How to put and sort word in NSCountedSet in swift?

193 views Asked by At

I'm try to getting most duplicated word from string with this code.

let text = """
  aa bb aa bb aa bb cc dd dd cc zz zz cc dd zz
  """
  let words = text.unicodeScalars.split(omittingEmptySubsequences: true, whereSeparator: { !CharacterSet.alphanumerics.contains($0) })
  .map { String($0) }
  let wordSet = NSCountedSet(array: words)
  let sorted = wordSet.sorted { wordSet.count(for: $0) > wordSet.count(for: $1) }
print(sorted.prefix(3))

result is

[cc, dd, aa]

Currently, it put all words, even it is a single charcter.

What I'm going to do is,

  1. put a word to NSCountedSet which has more than one character.
  2. if words in NSCountedSet have same count, sort it alphabetically. (desired result is aa ,cc, dd)

And if it is possible..

  1. omit parts of speech from the string, such as 'and, a how,of,to,it,in on, who '....etc
1

There are 1 answers

4
ielyamani On

Let's consider this string:

let text = """
      She was young the way an actual young person is young.
      """

You could use a linguistic tagger :

import NaturalLanguage

let options = NSLinguisticTagger.Options.omitWhitespace.rawValue
let tagger = NSLinguisticTagger(tagSchemes: NSLinguisticTagger.availableTagSchemes(forLanguage: "en"), options: Int(options))

USING THE INFORMATION:
a – Print the part of the NSCountedSet thread starting with "193 views Asked" and going on through "wordSet = NSCountedSet(array: words)", word for word.
b – In the NSCountedSet thread, which framework does the answer import before it creates a linguistic tagger?
c – Decide whether each statement agrees with the NSCountedSet thread, giving yes or no and quoting the deciding words: (i) The asker wants words with the same count to be sorted alphabetically. (ii) The asker's current code already leaves out single-character words. (iii) The thread has two answers.

DATA:

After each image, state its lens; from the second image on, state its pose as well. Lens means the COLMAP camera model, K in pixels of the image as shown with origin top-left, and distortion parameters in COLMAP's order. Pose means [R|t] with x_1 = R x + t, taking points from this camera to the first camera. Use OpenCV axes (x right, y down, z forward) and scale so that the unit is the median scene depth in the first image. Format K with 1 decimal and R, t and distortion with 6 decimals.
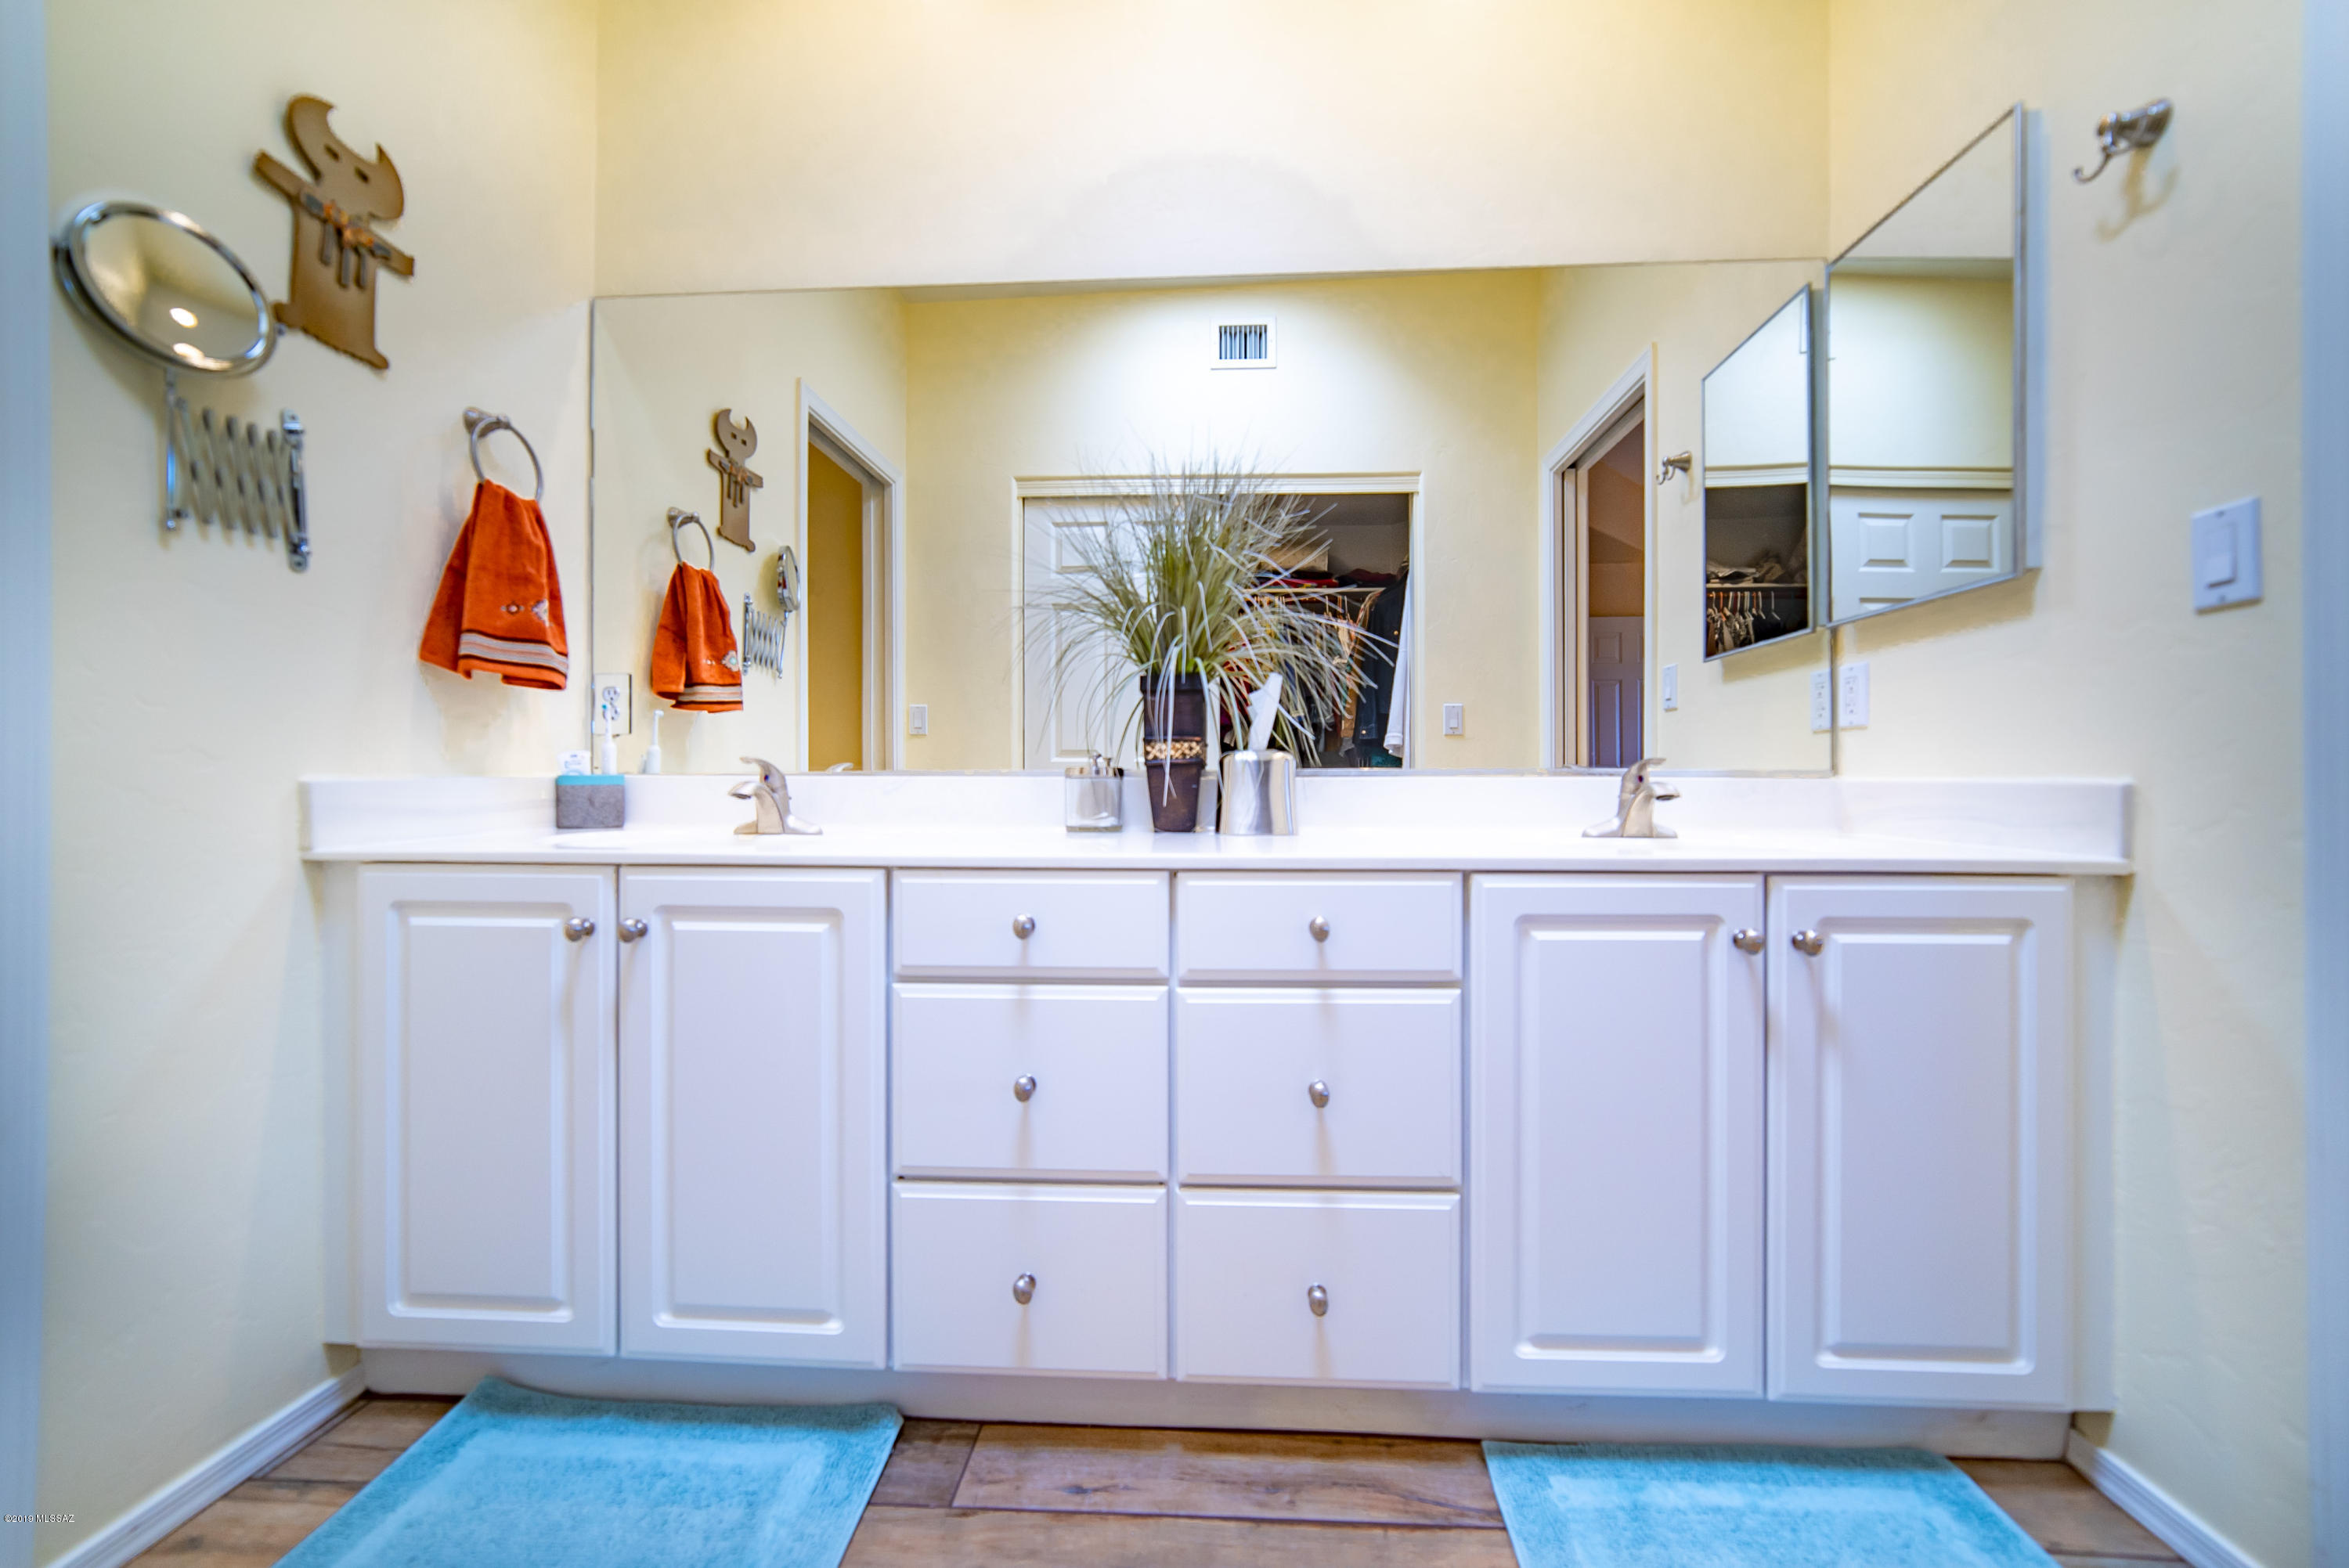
lens RADIAL K [[927.0, 0, 1182.7], [0, 927.0, 784.9], [0, 0, 1]] dist [-0.010809, 0.000996]
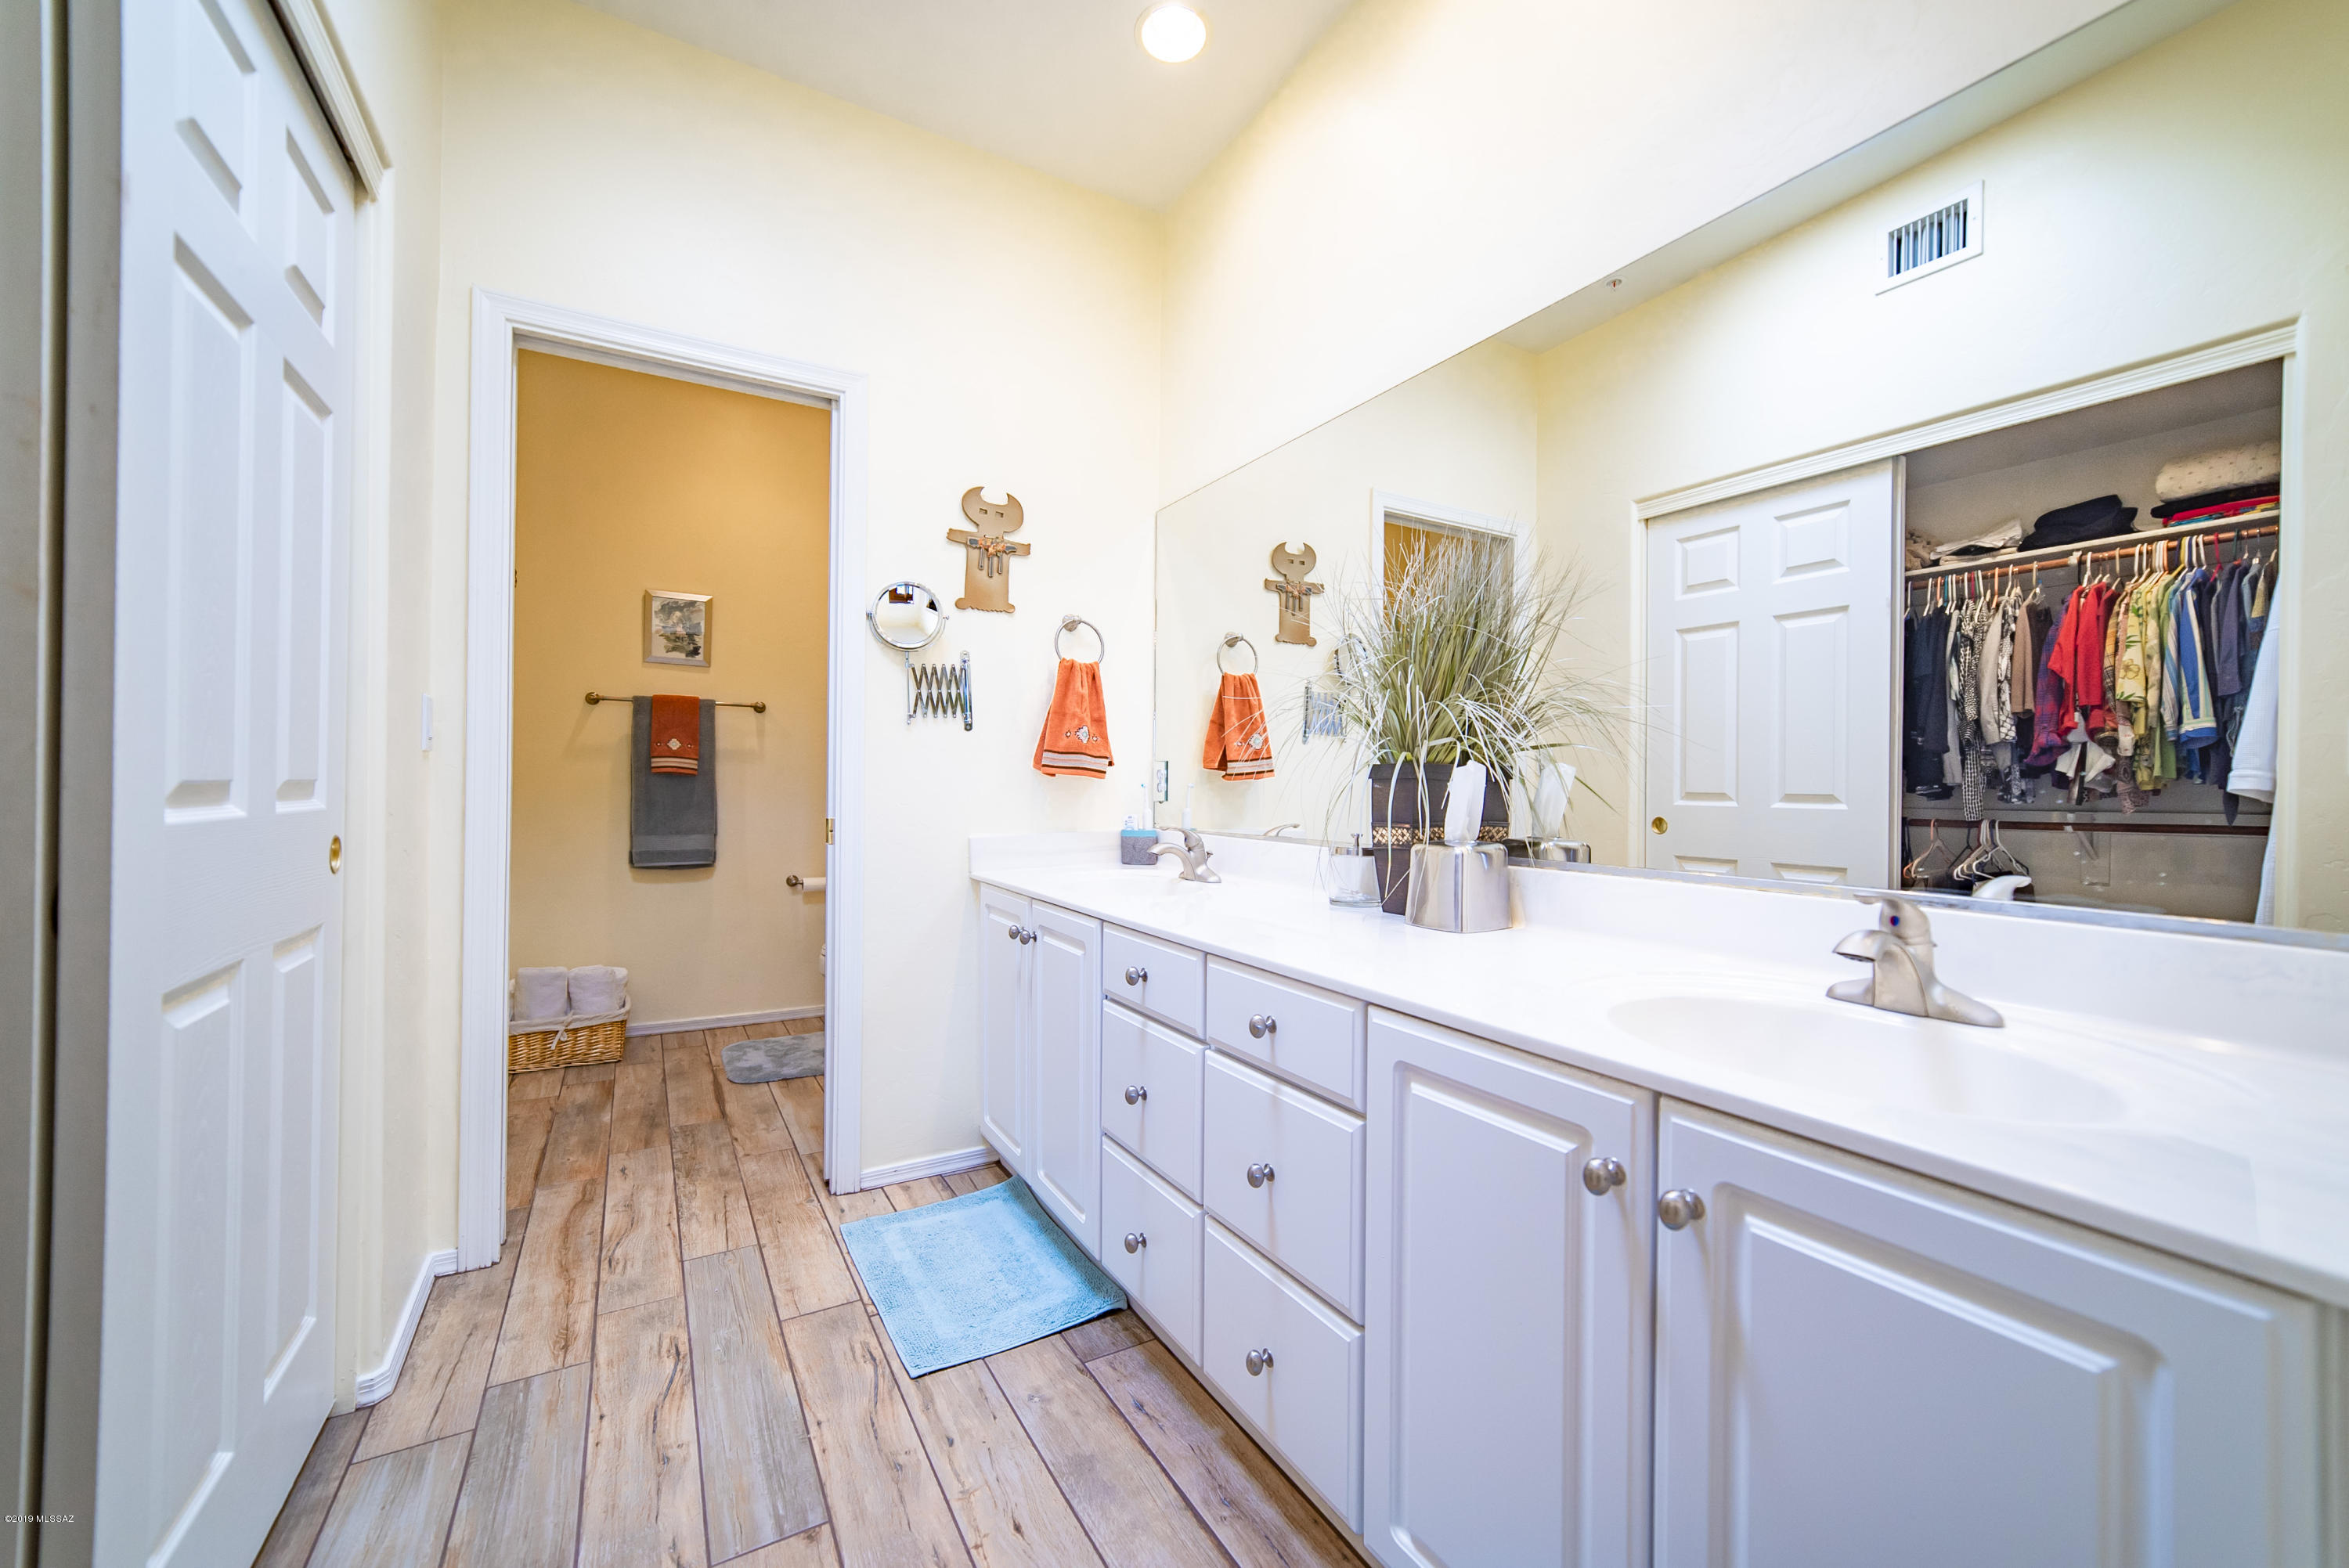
lens RADIAL K [[927.0, 0, 1179.7], [0, 927.0, 778.3], [0, 0, 1]] dist [-0.010809, 0.000996]
pose [[0.542656, 0.001521, -0.839954, 0.871509], [-0.004785, 0.999988, -0.001281, -0.117554], [0.839942, 0.004714, 0.542656, 0.271302]]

ANSWERS TO THE EXERCISE:
a –
193 views Asked by At

I'm try to getting most duplicated word from string with this code.

let text = """
  aa bb aa bb aa bb cc dd dd cc zz zz cc dd zz
  """
  let words = text.unicodeScalars.split(omittingEmptySubsequences: true, whereSeparator: { !CharacterSet.alphanumerics.contains($0) })
  .map { String($0) }
  let wordSet = NSCountedSet(array: words)

b – NaturalLanguage

c –
(i) Yes: "if words in NSCountedSet have same count, sort it alphabetically."
(ii) No: "Currently, it put all words, even it is a single charcter."
(iii) No: "There are 1 answers"